## Start Document

|
The Hunt
|
Bring Me the Head of the Pack
Around about the mid 1980s, mainstream movies,
especially in America, introduced a fascinating, new wrinkle to the usual,
commercial formulae.
Instead of clearly taking a side on whatever hot topic
a movie handled, a great deal of effort was expended on taking no side – or, rather, trying to flatter
viewers on every side of the fence
(including sitting on it).
Ambiguity – not necessarily of the most artful sort –
then washed into popular cinema at all levels. However you wished to interpret
some controversial “event” movie, you could be sure that the filmmakers had
planted some references, some clues, some evidence to back up your view of the issue, whether that view
be left or right, conservative or progressive, anarchistic or nostalgic.
It wasn’t that way in the American films of the 1970s
– at least, not the kind we today celebrate, by Robert Altman, Elaine May,
Francis Ford Coppola or Monte Hellman. Audiences did not walk out of The Long Goodbye (1973) heatedly arguing
over whether Elliot Gould’s incarnation of Raymond Chandler’s legendary
detective Philip Marlowe was to be taken as depicting a hero or an anti-hero.
That’s because Altman’s satirical viewpoint on this character, as a hopeless
relic from another time, was perfectly clear and pointedly expressed through
his direction (not to mention his press interviews).
The ‘70s exception that proves this rule is Martin
Scorsese’s Taxi Driver (1976). That is a film which makes us legitimately
wonder whether the notorious Travis Bickle (Robert De Niro) is intended as a
heroic “man of the people” in a dirty world, or just a rampaging, alienated
psychopath. Little surprise, then, that Taxi
Driver wields such a decisive influence, today, over an event-film such as
Todd Phillips’ Joker (2019) – a movie
that truly tries to have it every which way (the Joker as victim, killer,
visionary, dysfunctional … ).

## End Document

▶ [Tasks to complete]:
1. According to the essay, which 1970s film is the exception that proves the rule?
2. Echo the essay from "Ambiguity – not" up to and including "anarchistic or nostalgic.".
3. Condense the essay's paragraph beginning "It wasn't that way in the American films of the 1970s" into a shorter version that keeps its main facts.

## Start Dataset records

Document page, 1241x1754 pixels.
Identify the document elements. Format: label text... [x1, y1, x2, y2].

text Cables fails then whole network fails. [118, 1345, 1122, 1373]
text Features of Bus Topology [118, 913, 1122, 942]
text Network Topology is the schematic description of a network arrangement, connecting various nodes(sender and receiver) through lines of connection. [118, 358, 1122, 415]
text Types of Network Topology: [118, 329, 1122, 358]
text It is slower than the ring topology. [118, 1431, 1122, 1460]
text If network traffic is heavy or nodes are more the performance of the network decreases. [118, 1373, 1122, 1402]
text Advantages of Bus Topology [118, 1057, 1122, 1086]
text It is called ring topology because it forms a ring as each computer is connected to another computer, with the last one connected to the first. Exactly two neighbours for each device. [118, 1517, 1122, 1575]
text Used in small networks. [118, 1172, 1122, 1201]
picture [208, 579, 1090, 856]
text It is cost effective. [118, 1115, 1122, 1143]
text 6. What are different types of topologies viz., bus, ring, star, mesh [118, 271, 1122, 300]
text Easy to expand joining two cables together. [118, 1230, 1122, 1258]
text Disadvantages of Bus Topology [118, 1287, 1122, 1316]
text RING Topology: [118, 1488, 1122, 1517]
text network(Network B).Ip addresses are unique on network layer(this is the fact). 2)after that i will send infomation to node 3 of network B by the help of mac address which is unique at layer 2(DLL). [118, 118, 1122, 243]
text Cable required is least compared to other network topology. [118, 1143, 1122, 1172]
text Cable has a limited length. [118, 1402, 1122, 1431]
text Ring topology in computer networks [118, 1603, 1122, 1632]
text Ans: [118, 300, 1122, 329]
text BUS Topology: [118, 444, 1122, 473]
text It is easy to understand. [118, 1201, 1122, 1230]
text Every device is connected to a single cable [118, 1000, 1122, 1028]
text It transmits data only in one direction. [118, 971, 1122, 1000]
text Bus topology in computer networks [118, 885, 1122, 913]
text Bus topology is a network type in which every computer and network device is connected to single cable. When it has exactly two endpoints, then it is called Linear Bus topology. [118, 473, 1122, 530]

## End Dataset records

▶ [Answer set]:
1. Martin Scorsese's Taxi Driver (1976).

2.
Ambiguity – not necessarily of the most artful sort –
then washed into popular cinema at all levels. However you wished to interpret
some controversial “event” movie, you could be sure that the filmmakers had
planted some references, some clues, some evidence to back up your view of the issue, whether that view
be left or right, conservative or progressive, anarchistic or nostalgic.

3. The celebrated American films of the 1970s, by directors such as Robert Altman, Elaine May, Francis Ford Coppola and Monte Hellman, did not aim for that kind of ambiguity. Audiences did not leave The Long Goodbye (1973) arguing over whether Elliot Gould's Philip Marlowe was a hero or an anti-hero. Altman made his satirical view of the character as a hopeless relic from another time clear through his direction and his press interviews.